:: ZU BEARBEITENDE AUFGABE ::
Führen Sie die nachfolgende Besprechung zu Appellation und Revision im spätmittelalterlichen und frühneuzeitlichen Europa im Anschluss an ihren letzten Satz fort.

:: ZU LESENDER TEXT ::
---
Appellation und Revision im Europa des Spätmittelalters und der frühen Neuzeit, hg. v. Auer, Leopold/Ortlieb, Eva unter Mitarbeit von Franke, Ellen. Beiträge zur Rechtsgeschichte Österreichs 3 (2013) 1. Verlag der österreichischen Akademie der Wissenschaften, Wien 2013. 297 S. Besprochen von Gerhard Köbler.

 

In der Geschichte der Menschheit ist der Übergang von der Streitentscheidung durch Gewalt zur Konfliktlösung durch in Worte gefasste Entscheidung eines nicht unmittelbar beteiligten Dritten ein wesentlicher Schritt von der Hand zum Verstand. Allerdings erwiesen sich bereits die Lösungsversuche im Altertum als möglicherweise fehlerhaft, so dass schon früh ein allgemeines Bedürfnis nach Überprüfung durch vermutungsweise höhere Einsicht entstand. Seine umfassende Anerkennung im Spätmittelalter und in der frühen Neuzeit führte allmählich an den meisten Orten von der Einstufigkeit der Gerichtsbarkeit zur Mehrstufigkeit von Verfahren.
---
:: BEREITGESTELLTE ANGABEN ::
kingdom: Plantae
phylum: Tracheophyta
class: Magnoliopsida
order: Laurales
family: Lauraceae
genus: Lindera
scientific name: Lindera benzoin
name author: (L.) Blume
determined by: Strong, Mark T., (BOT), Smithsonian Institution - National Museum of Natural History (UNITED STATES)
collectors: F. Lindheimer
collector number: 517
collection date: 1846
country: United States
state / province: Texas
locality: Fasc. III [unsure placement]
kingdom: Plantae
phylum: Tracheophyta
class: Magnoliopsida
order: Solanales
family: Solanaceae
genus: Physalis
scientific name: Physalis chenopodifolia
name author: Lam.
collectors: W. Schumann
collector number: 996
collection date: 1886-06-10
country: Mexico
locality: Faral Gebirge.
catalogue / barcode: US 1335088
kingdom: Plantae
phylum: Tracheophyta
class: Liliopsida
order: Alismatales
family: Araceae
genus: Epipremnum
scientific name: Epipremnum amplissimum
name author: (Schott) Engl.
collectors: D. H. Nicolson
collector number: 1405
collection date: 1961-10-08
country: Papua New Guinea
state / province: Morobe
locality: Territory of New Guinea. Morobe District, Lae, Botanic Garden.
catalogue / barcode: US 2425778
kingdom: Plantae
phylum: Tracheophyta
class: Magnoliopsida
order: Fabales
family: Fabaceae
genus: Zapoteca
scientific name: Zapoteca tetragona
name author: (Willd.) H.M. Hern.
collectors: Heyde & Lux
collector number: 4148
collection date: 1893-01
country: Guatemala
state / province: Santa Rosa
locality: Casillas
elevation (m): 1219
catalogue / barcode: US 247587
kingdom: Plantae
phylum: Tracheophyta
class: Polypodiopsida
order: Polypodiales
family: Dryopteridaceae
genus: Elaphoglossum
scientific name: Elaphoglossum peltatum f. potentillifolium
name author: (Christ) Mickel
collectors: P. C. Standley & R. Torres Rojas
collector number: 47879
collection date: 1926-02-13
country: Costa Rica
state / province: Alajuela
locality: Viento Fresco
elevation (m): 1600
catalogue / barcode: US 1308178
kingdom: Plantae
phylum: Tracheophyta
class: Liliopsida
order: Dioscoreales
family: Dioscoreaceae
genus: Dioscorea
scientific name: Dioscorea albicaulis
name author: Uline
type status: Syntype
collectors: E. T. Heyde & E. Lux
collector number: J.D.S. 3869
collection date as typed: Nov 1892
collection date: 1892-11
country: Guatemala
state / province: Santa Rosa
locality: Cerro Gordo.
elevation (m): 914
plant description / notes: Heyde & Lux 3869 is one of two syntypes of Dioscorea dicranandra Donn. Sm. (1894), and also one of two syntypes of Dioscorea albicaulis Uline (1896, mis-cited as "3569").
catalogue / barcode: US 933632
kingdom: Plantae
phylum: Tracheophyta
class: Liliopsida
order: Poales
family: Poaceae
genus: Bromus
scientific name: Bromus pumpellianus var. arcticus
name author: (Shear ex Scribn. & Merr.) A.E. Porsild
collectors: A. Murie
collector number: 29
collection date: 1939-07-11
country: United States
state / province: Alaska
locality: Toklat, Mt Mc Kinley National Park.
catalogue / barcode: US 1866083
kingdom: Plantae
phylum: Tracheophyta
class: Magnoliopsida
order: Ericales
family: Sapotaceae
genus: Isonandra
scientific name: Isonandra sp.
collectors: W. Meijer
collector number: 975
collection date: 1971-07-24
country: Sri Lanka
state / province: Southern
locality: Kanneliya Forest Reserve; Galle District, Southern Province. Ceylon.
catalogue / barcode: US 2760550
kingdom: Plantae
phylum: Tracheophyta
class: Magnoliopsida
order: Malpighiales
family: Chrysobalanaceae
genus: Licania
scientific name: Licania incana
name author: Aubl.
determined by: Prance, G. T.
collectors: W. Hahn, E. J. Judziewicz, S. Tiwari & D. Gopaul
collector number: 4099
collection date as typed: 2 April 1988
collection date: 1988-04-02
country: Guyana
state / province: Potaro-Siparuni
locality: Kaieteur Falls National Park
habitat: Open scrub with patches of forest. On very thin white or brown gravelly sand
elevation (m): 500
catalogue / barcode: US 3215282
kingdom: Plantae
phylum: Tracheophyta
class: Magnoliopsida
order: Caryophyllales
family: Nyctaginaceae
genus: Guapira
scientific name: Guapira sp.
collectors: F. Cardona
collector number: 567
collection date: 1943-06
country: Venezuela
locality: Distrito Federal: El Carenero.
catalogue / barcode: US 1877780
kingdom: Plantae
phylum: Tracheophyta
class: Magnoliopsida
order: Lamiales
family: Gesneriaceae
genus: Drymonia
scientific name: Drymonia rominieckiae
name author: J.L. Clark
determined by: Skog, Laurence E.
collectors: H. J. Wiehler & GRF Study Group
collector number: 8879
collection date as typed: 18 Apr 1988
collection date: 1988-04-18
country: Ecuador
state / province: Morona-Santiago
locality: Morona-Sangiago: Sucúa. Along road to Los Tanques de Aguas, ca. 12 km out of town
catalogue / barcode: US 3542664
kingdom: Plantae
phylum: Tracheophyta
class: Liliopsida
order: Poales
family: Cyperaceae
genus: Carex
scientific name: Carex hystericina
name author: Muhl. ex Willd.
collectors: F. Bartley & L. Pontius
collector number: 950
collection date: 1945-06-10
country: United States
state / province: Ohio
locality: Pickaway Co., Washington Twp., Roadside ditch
---
:: ANTWORT ZUR AUFGABE ::
 

Der Verlauf dieser Entwicklung ist schon vielfach Gegenstand einzelner Untersuchungen gewesen. Nachdem dabei lange Zeit das Reichskammergericht des Heiligen römischen Reiches im Vordergrund gestanden hatte, wurde vor allem durch Wolfgang Sellert der Blick zu Recht auch auf den Reichshofrat gelenkt. Zur Verbesserung der für ihn vorhandenen Erkenntnisse wurde ein eigenes, vom österreichischen Wissenschaftsfonds FWF gefördertes Projekt über Appellationen an den Reichshofrat 1519-1740 unter Leitung Leopold Auers ins Leben gerufen.

 

In seinem Rahmen fand vom 7. bis 9. September 2011 im Haus-, Hof- und Staatsarchiv in Wien eine wissenschaftliche Tagung Statt.  Sie verfolgte das Ziel, die Projektthematik in ihren rechtlichen und historischen Kontext einzuordnen. Unter Anschluss an Forschungen über die Höchstgerichtsbarkeit in Europa sollte insbesondere die Appellationstätigkeit anderer Gerichte auf dem Gebiet des Heiligen römischen Reiches berücksichtigt werden.

 

Eine Erweiterung des bereits laufenden Projektes sollte auch über den zeitlichen und sachlichen Schwerpunkt hinaus führen. Die vergleichende Betrachtung sollte Reichskammergericht und andere Appellationsgerichte einbeziehen, Schließlich sollten allgemeine Grundlagen der Appellation wie kanonisches Recht oder Privilegien angesprochen werden.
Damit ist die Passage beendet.